The other new venture will target international investment opportunities, particularly in Europe, and is potentially a $2 billion-$5 billion business over the next half-decade. “There’s a lot more teams over there that are a lot more entrepreneurial and are a lot more focused on what people here are focused on in North America, in terms of building a company, creating value for the shareholders, creating value out of the real estate, creating value for themselves,” he said.  

Almanac will sit within Neuberger Berman’s $98 billion alternatives unit, which also encompasses private equity, alternative credit, hedge funds and insurance linked strategies, although reporting lines have yet to be finalized.

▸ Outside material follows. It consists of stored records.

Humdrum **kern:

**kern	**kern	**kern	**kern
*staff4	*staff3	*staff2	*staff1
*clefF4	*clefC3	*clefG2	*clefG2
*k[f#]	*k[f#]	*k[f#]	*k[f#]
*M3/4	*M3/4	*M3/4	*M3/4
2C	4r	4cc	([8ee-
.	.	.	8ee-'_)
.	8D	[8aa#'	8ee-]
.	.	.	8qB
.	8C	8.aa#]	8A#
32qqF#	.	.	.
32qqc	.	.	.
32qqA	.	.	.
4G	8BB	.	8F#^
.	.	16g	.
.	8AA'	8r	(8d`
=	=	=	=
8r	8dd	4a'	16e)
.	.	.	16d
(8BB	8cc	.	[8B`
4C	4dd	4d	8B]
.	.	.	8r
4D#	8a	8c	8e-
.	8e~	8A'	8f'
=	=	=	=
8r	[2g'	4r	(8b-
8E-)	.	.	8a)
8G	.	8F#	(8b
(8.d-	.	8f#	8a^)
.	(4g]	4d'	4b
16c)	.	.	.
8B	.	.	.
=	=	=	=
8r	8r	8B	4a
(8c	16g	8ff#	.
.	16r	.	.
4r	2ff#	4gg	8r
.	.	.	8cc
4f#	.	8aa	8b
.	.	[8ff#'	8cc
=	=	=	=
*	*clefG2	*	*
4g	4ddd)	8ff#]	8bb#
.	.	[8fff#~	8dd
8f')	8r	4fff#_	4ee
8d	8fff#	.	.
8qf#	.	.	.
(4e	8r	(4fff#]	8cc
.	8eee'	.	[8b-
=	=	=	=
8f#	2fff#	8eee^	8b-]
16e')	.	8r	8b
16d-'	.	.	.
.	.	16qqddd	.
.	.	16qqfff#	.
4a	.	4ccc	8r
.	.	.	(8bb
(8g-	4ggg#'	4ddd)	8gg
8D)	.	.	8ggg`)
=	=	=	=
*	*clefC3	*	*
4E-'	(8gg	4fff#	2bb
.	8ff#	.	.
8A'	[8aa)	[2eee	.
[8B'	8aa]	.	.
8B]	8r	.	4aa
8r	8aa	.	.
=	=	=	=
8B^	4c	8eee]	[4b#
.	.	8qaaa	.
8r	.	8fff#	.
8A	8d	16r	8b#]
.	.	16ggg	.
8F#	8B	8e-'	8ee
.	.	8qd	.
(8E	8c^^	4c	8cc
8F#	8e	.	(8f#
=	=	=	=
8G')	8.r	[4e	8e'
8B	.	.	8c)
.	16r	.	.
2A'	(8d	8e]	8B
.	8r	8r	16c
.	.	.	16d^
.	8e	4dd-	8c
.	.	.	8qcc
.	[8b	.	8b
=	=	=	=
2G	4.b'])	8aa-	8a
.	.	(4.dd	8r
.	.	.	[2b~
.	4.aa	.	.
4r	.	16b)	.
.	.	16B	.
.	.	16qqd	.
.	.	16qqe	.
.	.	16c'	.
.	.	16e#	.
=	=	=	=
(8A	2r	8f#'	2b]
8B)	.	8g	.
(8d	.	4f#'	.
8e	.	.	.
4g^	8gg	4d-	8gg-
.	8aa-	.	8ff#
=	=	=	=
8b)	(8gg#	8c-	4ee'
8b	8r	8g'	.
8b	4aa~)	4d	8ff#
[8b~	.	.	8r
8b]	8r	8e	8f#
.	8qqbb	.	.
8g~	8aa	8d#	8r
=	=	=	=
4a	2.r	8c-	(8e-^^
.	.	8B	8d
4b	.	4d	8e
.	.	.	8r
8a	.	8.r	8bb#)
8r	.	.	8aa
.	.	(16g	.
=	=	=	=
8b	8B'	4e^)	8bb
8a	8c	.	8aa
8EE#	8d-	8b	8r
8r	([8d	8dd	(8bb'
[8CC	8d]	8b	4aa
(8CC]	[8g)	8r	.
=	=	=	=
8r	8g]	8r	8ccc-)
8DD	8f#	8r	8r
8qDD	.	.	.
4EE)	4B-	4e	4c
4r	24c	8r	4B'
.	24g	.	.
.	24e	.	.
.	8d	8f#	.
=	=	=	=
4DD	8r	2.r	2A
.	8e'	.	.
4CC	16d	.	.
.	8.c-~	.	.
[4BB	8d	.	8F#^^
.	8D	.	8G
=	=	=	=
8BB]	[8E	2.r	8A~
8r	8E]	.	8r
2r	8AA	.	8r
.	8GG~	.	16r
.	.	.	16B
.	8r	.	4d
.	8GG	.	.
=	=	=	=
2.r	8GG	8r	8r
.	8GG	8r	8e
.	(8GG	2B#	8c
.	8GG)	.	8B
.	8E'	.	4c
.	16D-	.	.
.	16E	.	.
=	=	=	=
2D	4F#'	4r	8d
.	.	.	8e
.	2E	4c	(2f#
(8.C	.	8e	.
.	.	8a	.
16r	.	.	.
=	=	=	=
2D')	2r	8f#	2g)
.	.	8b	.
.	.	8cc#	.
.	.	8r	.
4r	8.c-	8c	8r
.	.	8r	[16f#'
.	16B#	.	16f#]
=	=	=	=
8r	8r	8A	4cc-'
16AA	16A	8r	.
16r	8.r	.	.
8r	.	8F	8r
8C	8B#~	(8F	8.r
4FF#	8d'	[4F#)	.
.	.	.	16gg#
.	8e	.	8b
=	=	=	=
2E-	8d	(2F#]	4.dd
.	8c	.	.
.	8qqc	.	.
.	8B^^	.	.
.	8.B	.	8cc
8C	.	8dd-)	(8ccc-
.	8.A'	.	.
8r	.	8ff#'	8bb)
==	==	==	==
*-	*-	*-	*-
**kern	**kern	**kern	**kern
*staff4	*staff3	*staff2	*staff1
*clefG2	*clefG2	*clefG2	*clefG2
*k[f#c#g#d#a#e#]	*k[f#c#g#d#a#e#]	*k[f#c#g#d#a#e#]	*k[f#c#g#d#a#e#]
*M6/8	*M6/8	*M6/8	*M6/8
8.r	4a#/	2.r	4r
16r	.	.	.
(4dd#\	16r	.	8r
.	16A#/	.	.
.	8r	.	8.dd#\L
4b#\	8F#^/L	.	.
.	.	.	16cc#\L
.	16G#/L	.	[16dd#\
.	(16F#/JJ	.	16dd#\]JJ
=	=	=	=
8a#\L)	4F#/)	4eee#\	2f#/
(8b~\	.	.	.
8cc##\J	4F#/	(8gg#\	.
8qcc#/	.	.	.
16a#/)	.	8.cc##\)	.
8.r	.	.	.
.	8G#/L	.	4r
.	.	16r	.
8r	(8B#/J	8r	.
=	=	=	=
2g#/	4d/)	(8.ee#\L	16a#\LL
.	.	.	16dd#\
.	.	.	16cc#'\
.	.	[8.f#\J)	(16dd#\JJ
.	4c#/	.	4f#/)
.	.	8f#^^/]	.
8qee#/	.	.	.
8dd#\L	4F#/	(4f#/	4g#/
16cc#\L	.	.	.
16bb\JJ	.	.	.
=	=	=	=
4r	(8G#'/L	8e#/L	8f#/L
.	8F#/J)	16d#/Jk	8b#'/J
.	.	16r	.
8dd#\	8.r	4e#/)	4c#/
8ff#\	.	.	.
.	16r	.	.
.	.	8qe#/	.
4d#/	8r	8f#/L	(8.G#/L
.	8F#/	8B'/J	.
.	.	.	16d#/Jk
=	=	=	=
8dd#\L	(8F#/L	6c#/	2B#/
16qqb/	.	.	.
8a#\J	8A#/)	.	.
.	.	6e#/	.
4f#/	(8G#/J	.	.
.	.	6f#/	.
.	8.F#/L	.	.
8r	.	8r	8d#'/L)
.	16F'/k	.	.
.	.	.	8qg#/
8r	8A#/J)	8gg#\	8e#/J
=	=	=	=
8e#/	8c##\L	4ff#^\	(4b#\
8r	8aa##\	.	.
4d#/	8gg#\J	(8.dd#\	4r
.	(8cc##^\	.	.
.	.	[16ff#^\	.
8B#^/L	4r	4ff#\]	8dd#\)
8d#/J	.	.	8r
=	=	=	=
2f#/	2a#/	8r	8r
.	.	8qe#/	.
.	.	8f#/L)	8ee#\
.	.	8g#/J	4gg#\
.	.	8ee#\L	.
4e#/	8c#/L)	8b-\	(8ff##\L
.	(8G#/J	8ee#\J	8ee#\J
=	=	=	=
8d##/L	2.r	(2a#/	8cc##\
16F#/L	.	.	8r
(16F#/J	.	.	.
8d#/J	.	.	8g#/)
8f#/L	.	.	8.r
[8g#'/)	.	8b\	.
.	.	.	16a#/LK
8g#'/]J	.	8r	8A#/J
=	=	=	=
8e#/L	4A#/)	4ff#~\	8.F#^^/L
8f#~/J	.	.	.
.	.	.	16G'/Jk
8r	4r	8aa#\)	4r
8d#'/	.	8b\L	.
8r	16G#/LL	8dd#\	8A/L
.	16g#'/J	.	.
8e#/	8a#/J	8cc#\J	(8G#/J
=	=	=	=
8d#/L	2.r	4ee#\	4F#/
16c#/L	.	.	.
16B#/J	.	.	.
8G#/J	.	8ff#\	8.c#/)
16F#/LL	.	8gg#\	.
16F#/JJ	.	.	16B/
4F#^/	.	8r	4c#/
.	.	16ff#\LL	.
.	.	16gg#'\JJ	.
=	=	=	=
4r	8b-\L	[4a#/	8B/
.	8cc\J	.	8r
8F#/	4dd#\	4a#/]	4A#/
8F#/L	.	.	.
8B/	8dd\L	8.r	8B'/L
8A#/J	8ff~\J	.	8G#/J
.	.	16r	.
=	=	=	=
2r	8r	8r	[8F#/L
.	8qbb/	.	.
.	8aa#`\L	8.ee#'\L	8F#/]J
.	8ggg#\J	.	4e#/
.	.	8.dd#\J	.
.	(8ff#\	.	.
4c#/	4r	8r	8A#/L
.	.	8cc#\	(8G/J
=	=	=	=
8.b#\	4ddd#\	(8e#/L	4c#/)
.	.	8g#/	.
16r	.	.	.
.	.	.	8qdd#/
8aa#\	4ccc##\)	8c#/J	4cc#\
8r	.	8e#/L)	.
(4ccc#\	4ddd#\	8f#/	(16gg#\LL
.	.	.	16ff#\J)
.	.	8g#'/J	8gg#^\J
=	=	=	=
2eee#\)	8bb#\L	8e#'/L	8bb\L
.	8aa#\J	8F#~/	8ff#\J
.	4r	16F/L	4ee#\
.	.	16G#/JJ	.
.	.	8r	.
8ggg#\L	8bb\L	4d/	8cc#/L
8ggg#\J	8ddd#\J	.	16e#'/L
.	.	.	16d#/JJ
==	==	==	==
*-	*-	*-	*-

The company’s other investment units include equity, which manages $106 billion in assets, and fixed income, which manages $160 billion. 

Neuberger Berman’s alternatives unit also includes its Dyal Capital Partners business, which acquires minority stakes in alternative firms that include real estate managers such as Starwood Capital Group and Round Hill Capital. Those stakes typically are in the 10-20 percent range and do not involve taking board seats at the firms. By contrast, Almanac’s investments involve owning roughly 50 percent of a portfolio company and holding board seats.